I will start with Mr Briggs’s comments, just because they are in my mind and I will forget otherwise—I have not written this down. Can we collectively agree that, from now on, we will drop the idea of pigsties and pianos? To answer his substantive point, the plans are outcome focused for the very reasons that he pointed to. None of the ministers in the health portfolio has much time for strategies and plans that do not have a purpose and that we do not follow through.
It is important to recognise—as members have done—that, although the issues that we are dealing with are complex and can be difficult, that is no reason not to tackle them. In the spirit of this debate, it cannot be beyond our collective wit to come up with real plans and initiatives that we can drive forward to make a difference. In previous health debates, we have said that one of the challenges for our health service is not simply to meet the health needs that people in Scotland currently have but to tackle the generations coming behind us, so that they do not face the same problems as the rest of us.
Let me turn to what members have said. I agreed with much of what Brian Whittle said, which does not often happen. It is important to talk about children’s input into the creation of school menus and to recognise that that is growing. In relation to the school estate, it is important to recognise that sports facilities in 79 per cent of primary schools and 98 per cent of secondary schools are available to the local community. However, there are difficulties with private finance initiative schools, which can restrict that access.
Mr Whittle and other members spoke about the issue of planning applications for fast food outlets near school gates. I agree that we are sending mixed messages if we are teaching children in school about better nutrition and better diet and we are asking them to be involved in that, but then the burger van is immediately outside the school gates. Therefore, we have committed to look at that in the review of planning policy and the national planning framework, which will begin after the Parliament has taken a view on the Planning (Scotland) Bill.

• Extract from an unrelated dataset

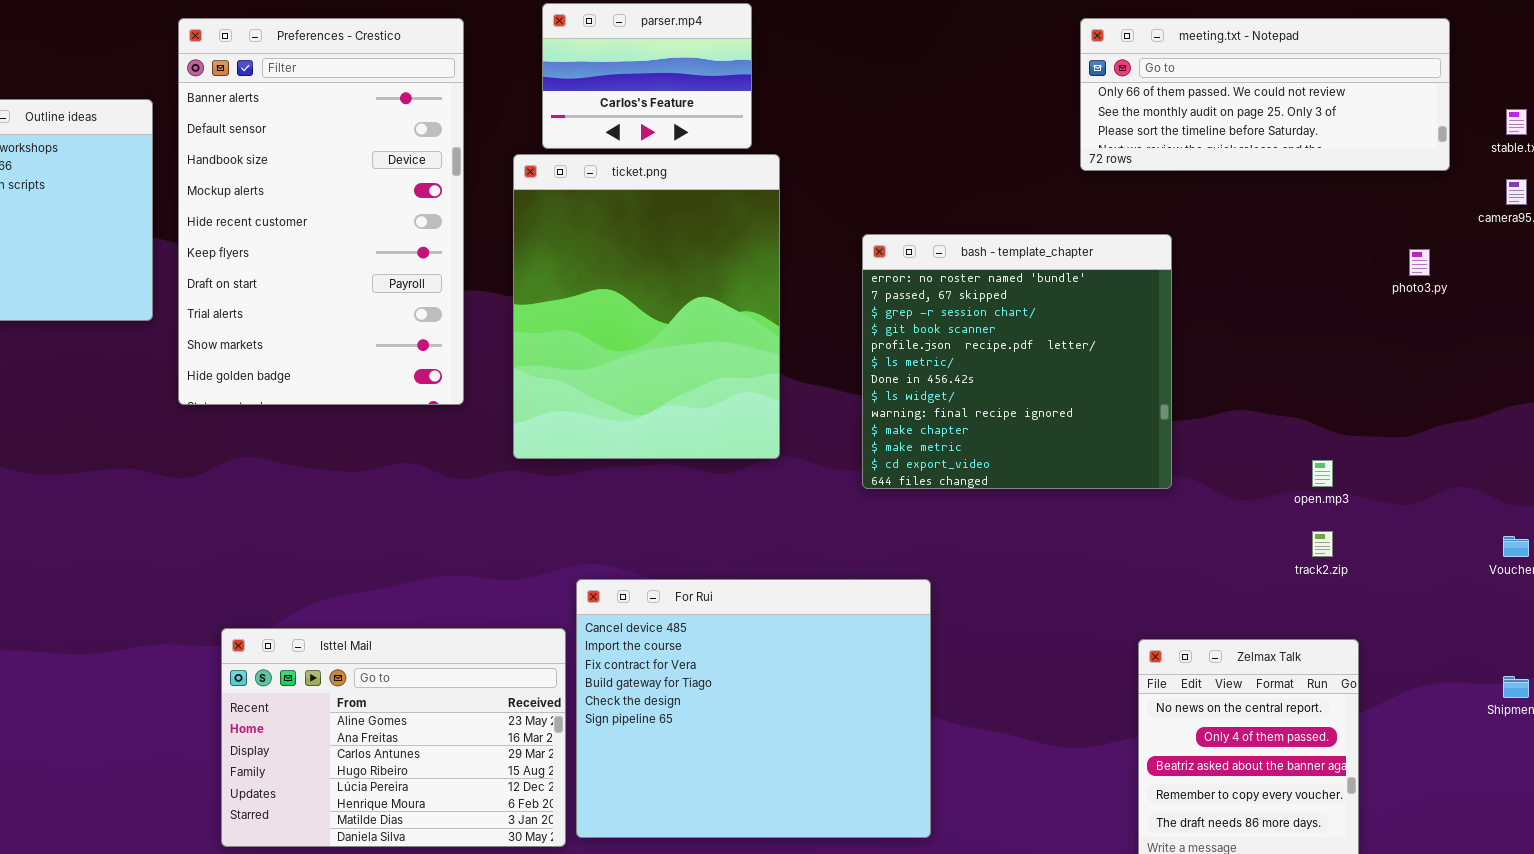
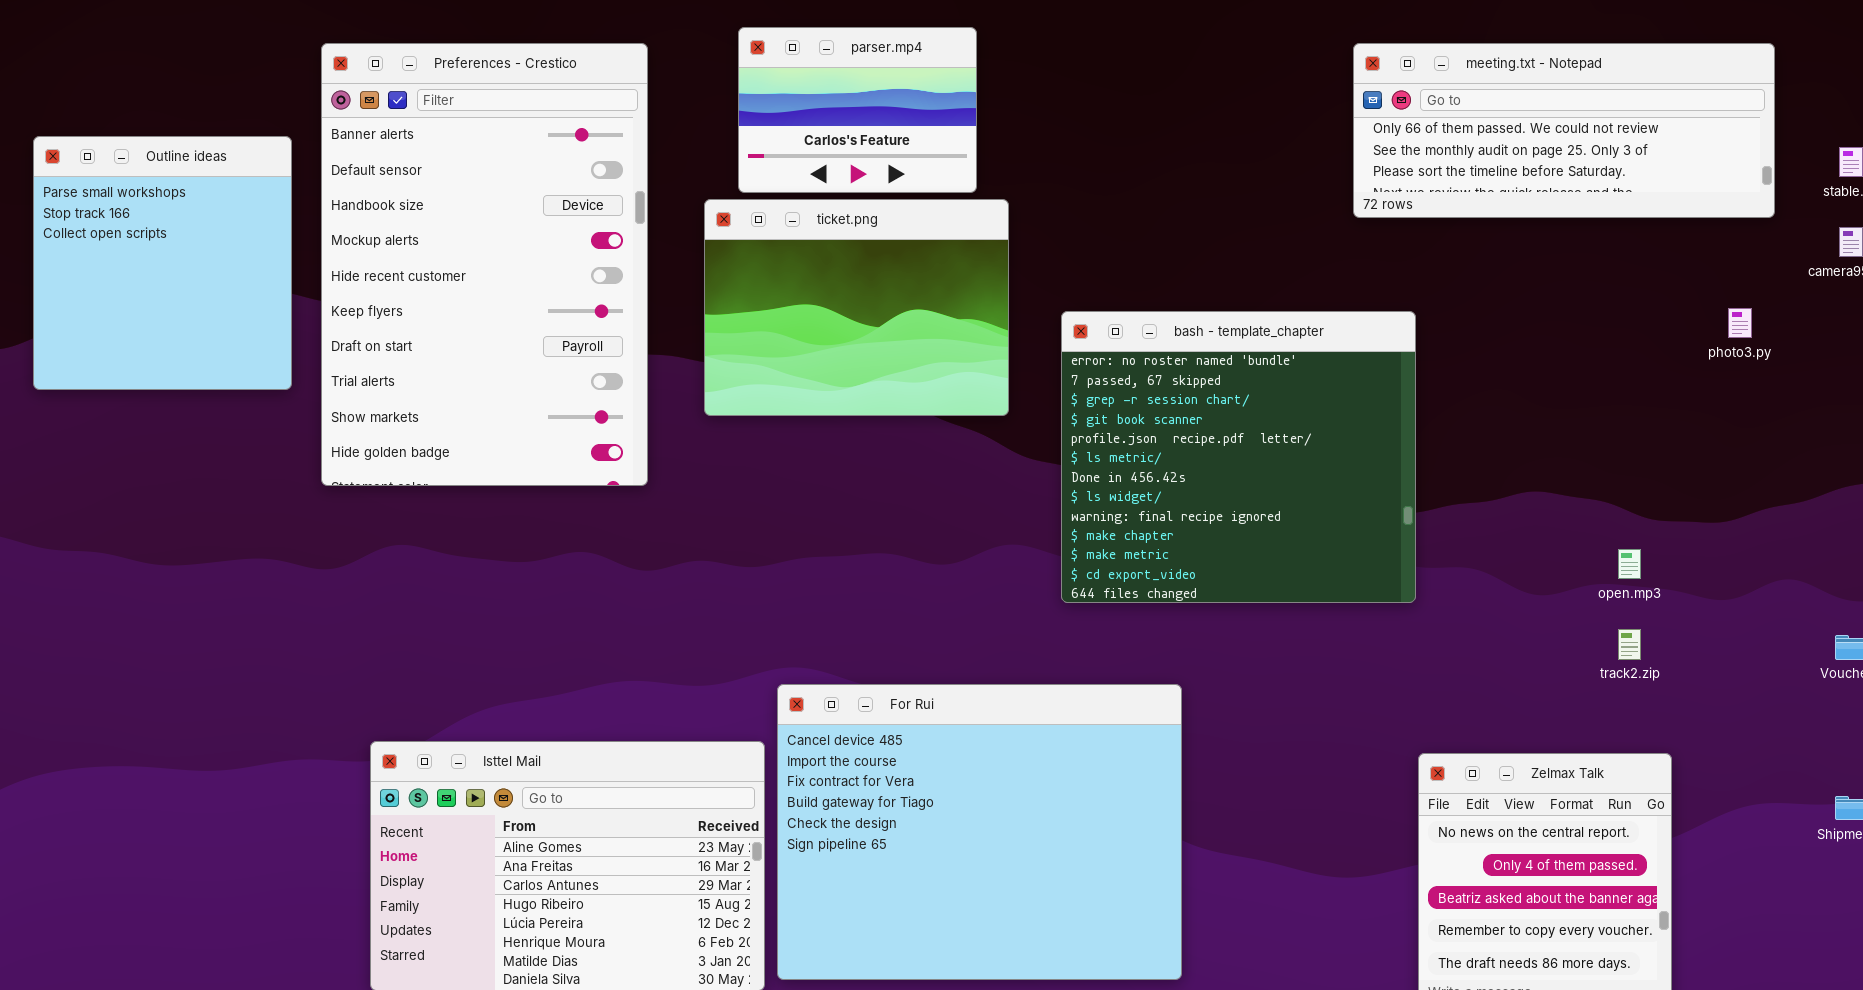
ticket.png: [513,154,780,459] -> [704,199,1009,416], resized
bash - template_chapter: [862,234,1172,489] -> [1061,311,1416,603], moved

Mr Whittle’s important central point was about what drives people’s behaviours and how we can change the relationship that we have in Scotland with food, physical activity, nutrition and drink. That is the central point and, to be frank, it is the hardest problem to crack. I do not think that any of us has the ultimate answer to that question.
A number of steps have already been taken, which are having some results. For example, in the national health service in Scotland, the mandatory nutrition criteria for retail outlets require that 50 per cent of food items and 70 per cent of drinks offer a healthier choice. There are also limitations on what can be promoted. The recent evaluation of that initiative has shown that healthy food purchases from those outlets have increased from 11 per cent to 47 per cent and that healthy drink purchases from them have increased from 47 per cent to 76 per cent. There are levers that we can pull to help people to make healthier choices.